# WHAT YOU NEED TO DO:
Return exactly the span of lines in the following data that opens with the line containing "Acte Normative Adoptate Sau De" and closes with the line containing "Ședința Din 28 Noiembrie 2019". Include nothing else.

# INFORMATION PROVIDED:

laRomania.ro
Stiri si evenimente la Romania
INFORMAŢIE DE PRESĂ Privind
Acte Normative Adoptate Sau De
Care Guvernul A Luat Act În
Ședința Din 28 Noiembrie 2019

...

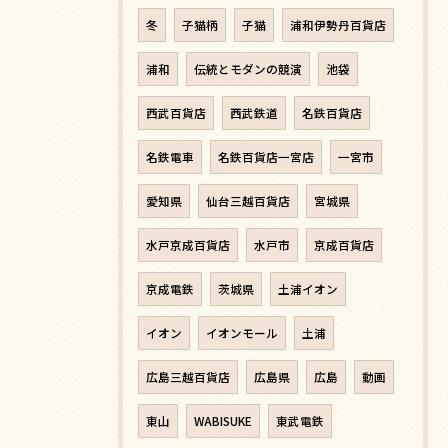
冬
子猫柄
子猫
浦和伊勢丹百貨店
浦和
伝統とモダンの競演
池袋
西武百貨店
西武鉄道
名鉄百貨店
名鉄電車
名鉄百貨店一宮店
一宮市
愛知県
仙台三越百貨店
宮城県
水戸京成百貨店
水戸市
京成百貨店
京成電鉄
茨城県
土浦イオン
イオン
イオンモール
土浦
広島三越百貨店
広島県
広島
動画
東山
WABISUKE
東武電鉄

# COMPLETED EXERCISE:
Acte Normative Adoptate Sau De
Care Guvernul A Luat Act În
Ședința Din 28 Noiembrie 2019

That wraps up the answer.